----- Text for analysis -----

We report ablation results in Tab. 5. Experiments 1-4, are conducted by training AnyCalib on  $OP_p$  and averaging errors across the benchmarks of Sec. 4.1. The fifth, RANSAC, ablation, is performed on ScanNet++, following Sec. 4.2. MACs are computed for a  $280 \times 364$  input image, which results from resizing an image with a 3:4 ( $H:W$ ) aspect ratio to the training resolution of  $320^2$  pixels.

**1-2. Intermediate representation.** We test the performance of AnyCalib when learning rays instead of our proposed FoV fields (Sec. 3.1). As first baseline, we use the target representation (rays) and loss function of WildCam [100], which is a cosine similarity loss. As a stronger baseline, we evaluate also the training strategy of DSINE [8] for learning rays *i.e.* using an angular loss. Compared to these baselines, FoV fields lead to more accurate calibrations.

**3. Decoder architecture.** Our proposed light DPT decoder, when compared to the original [67], decreases  $\sim 20\%$  the computation and leads to slight accuracy improvements.

**4. Dataset extension.** Our extended version of OpenPano [86] leads to improved accuracy. This experiment shows that AnyCalib is scalable.

**5. RANSAC [25]** can also be applied to our derivations in Sec. 3.2 by using minimal samples from the set of 2D-3D correspondences between the regressed rays and image points. However, minimal samples lead to inaccurate intrinsics when fitting high-complexity camera models such as Kannala-Brandt (KB) [39]. This motivates our non-minimal estimation of the intrinsics.

In conclusion, FoV fields are an appropriate intermediate representation for calibration and key to the performance of AnyCalib: their supervision, when compared to alternatives, leads to learning patterns that are more useful. Moreover, since FoV fields are not tied to extrinsic cues, this is what has allowed us to extend the training dataset with panoramas not aligned with the gravity direction.

#### B. Datasets details

As mentioned in Sec. 3.3, we create four datasets. We separately train AnyCalib in each of them to study its accuracy according to the trained projection models. The intrinsics used to create the datasets are detailed in Tab. 6. For the camera rotations<sup>7</sup> we follow GeoCalib [86] and uniformly

<sup>7</sup>For panoramas not aligned with the gravity direction, these rotations are only approximate.

----- Given records -----

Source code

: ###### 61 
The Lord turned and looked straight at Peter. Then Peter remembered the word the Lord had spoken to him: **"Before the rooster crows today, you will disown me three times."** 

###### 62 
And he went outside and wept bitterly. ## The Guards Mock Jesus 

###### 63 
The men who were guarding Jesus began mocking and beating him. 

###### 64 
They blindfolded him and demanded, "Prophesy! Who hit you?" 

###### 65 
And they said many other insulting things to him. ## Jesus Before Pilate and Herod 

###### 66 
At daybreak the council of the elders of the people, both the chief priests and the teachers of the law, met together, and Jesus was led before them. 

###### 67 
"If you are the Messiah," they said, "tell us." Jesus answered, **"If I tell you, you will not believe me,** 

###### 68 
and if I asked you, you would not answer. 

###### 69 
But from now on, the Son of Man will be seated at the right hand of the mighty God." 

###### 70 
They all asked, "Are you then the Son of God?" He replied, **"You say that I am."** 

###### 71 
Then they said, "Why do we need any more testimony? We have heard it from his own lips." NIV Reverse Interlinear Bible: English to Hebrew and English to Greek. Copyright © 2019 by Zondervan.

-----

(Directions) Can you reproduce the AnyCalib passage word for word between "In conclusion, FoV" and "are only approximate.", inclusive? The rows come from a separate source and are unrelated to the AnyCalib passage.

(Response to this task)
In conclusion, FoV fields are an appropriate intermediate representation for calibration and key to the performance of AnyCalib: their supervision, when compared to alternatives, leads to learning patterns that are more useful. Moreover, since FoV fields are not tied to extrinsic cues, this is what has allowed us to extend the training dataset with panoramas not aligned with the gravity direction.

#### B. Datasets details

As mentioned in Sec. 3.3, we create four datasets. We separately train AnyCalib in each of them to study its accuracy according to the trained projection models. The intrinsics used to create the datasets are detailed in Tab. 6. For the camera rotations<sup>7</sup> we follow GeoCalib [86] and uniformly

<sup>7</sup>For panoramas not aligned with the gravity direction, these rotations are only approximate.